Wanting to attract private business to the First Nation, a business park was created, and the Nation has already attracted three businesses to it. “We don’t want to own every business in our community,” says Bear.

Balkwill also says gaining control of land management and investments in infrastructure was key to the business park’s development. But so was doing a bit of research into people’s expectations.

Besides providing access to amenities, the regulatory environment needs to be familiar and understandable, says Balkwill. So, WDFN researched Saskatoon and rural municipalities and tried to replicate them.

“The [WDFN] leadership has put a lot of time and effort into creating what, hopefully, is a welcoming environment for our business development and our business attraction,” says Balkwill.

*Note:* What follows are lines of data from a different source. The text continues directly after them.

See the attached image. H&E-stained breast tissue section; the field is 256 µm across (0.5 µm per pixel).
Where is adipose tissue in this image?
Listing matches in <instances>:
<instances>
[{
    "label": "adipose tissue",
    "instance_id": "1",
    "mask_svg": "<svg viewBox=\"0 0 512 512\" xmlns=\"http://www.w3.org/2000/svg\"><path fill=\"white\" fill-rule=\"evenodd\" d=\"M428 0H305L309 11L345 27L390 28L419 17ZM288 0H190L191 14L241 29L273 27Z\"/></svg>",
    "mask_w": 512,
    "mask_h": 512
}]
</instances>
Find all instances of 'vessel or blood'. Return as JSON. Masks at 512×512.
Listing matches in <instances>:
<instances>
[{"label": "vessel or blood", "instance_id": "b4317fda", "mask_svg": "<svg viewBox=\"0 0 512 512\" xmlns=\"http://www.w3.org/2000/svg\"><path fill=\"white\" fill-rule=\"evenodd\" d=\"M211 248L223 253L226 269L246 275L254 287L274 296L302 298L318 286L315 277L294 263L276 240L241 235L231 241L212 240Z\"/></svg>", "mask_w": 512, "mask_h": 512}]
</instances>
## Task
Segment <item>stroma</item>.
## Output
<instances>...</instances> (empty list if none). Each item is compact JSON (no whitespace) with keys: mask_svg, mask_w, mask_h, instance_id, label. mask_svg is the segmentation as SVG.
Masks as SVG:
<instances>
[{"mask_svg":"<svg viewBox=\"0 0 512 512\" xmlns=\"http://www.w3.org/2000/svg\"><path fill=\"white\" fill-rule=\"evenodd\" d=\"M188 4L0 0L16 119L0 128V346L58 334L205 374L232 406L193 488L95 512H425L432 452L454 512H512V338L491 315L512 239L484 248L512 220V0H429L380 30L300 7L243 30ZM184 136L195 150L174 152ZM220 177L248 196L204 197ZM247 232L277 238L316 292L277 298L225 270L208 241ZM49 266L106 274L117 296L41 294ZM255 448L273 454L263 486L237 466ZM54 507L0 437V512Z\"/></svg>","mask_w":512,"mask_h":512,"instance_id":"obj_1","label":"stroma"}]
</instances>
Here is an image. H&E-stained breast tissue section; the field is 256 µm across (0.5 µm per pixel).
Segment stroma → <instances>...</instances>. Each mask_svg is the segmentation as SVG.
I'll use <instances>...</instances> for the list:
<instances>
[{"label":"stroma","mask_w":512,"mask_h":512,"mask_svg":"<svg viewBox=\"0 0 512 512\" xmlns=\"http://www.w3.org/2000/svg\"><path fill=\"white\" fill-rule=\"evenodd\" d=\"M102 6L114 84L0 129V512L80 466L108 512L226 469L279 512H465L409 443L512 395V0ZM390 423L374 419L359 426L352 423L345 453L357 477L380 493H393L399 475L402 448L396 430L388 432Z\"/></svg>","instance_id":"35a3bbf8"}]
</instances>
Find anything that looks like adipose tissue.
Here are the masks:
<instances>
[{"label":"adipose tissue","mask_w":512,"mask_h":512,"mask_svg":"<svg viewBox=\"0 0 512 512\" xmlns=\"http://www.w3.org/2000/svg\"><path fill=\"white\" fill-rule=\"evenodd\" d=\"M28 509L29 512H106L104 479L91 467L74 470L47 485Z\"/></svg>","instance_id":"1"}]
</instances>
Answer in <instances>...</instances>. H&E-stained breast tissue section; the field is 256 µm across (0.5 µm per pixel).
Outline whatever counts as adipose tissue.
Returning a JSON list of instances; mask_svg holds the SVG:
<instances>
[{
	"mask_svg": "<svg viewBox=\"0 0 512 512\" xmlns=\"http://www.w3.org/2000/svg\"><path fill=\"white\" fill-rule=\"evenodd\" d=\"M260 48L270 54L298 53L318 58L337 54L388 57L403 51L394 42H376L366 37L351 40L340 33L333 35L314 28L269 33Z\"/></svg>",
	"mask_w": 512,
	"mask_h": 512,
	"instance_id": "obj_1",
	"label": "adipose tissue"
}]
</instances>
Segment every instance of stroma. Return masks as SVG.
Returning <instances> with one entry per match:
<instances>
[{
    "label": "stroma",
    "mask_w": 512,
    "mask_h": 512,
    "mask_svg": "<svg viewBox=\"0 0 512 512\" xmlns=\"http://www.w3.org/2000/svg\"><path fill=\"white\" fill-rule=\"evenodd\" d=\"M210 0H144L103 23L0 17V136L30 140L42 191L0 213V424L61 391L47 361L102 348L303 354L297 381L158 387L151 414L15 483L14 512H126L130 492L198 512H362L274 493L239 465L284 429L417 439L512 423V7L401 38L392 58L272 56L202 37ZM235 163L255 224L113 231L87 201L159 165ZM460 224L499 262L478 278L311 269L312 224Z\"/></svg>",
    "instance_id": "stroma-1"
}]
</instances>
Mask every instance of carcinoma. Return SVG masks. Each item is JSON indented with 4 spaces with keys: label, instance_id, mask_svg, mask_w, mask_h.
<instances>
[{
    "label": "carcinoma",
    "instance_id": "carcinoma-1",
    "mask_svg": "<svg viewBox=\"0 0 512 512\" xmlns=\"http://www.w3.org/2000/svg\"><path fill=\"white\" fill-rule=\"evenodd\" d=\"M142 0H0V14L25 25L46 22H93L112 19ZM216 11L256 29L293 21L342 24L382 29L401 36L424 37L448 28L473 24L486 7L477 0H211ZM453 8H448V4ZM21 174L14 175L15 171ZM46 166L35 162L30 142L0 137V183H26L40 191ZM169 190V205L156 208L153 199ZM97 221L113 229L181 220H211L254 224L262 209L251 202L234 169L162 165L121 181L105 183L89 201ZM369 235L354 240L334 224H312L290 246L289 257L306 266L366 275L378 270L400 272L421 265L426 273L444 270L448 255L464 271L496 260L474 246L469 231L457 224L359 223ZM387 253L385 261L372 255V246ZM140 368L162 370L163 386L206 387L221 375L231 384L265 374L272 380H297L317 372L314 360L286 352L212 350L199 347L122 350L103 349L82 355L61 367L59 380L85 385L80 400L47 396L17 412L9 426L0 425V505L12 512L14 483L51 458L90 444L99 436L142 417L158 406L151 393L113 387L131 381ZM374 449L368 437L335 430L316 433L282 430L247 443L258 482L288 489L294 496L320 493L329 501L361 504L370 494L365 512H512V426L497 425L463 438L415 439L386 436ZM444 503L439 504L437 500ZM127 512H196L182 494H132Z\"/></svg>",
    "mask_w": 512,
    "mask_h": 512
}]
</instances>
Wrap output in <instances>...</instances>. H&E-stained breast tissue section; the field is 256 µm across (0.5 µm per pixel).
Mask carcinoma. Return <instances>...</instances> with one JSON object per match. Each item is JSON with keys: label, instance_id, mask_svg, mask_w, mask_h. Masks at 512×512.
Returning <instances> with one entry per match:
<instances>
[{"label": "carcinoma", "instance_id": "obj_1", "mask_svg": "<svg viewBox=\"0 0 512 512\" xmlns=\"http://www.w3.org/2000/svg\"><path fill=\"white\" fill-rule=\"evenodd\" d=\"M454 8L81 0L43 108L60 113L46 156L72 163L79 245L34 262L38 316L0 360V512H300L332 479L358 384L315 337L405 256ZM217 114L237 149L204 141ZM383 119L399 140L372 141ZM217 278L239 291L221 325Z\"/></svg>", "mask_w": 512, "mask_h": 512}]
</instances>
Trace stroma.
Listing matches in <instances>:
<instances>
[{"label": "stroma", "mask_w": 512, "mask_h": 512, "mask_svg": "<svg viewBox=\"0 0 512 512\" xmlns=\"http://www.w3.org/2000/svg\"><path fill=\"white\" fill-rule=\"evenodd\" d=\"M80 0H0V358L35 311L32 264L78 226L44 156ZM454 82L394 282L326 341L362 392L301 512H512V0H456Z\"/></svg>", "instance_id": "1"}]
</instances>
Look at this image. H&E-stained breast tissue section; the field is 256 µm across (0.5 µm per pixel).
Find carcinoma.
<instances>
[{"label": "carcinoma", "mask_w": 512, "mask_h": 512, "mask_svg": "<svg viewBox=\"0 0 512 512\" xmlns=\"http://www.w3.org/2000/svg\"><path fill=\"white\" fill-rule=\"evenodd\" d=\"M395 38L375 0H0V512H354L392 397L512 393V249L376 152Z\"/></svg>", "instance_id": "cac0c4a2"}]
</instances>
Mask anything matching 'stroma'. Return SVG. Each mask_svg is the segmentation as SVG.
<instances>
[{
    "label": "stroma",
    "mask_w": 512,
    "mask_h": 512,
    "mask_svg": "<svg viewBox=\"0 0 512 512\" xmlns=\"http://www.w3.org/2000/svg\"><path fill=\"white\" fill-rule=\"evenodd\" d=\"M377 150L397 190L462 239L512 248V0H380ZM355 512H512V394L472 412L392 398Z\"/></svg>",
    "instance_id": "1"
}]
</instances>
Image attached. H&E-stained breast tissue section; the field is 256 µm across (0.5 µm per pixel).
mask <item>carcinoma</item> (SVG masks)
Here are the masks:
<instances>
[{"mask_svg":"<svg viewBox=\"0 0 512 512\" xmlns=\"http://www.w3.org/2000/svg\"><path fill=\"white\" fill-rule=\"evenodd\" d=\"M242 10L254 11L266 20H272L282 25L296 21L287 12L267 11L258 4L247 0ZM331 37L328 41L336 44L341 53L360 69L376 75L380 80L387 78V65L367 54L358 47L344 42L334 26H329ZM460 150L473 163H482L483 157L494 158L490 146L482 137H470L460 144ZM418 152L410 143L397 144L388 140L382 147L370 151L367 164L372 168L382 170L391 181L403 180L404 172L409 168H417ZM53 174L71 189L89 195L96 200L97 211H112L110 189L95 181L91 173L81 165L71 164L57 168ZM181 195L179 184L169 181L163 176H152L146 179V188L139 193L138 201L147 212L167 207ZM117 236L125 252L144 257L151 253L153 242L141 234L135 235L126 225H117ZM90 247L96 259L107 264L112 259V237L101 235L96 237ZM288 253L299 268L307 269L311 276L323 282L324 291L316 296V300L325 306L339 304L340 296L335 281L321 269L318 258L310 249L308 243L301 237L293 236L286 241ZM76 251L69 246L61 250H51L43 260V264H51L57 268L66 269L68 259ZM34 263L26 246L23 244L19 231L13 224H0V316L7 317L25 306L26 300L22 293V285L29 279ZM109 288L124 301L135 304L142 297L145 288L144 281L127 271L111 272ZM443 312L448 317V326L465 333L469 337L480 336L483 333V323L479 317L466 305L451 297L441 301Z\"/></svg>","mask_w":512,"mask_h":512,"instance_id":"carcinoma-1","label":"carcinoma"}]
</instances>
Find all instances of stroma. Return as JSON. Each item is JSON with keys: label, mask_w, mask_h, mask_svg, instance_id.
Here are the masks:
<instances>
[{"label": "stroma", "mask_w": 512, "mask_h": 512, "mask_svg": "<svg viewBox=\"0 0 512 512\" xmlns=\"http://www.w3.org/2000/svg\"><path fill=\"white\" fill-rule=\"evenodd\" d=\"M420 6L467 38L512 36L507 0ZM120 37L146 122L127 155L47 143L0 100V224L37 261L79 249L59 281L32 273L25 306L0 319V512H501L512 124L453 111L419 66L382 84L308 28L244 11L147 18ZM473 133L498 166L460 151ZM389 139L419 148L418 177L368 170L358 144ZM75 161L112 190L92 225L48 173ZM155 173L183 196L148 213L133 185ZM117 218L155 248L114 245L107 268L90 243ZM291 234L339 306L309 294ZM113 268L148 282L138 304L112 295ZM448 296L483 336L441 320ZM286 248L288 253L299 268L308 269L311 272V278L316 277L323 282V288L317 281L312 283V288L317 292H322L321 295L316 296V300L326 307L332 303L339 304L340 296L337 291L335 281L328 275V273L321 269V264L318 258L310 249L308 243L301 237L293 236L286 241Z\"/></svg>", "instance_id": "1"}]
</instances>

The businesses WFDN has created have been profitable, and, with roughly 800 jobs on Nation and 300 people of employment age, the community has surplus jobs. But the increasingly important driver for the community is the type of revenue you see in other jurisdictions, like tax and land lease.

“The businesses that we’ve created have been profitable, but they’re also creating land lease revenue, they’re creating property tax revenue,” say Balkwill. “We’ve taken over jurisdiction for liquor consumption tax or GST. So, we’re creating other revenue streams, besides the profits, that go directly to the [WDFN] government to allow them to prop up programs and services for community members.”

With these revenues overtaking profits from the business in importance, the shift to business attraction is full steam ahead. “It started out with profits and employment,” says Balkwill. “And through the governance tools, it’s evolved to other types of revenue streams and economic benefits. So that’s why we’re pretty focused on trying to continue to invest here in the community where we can continue to have those revenue streams. We are evolving more and more now to business attraction.”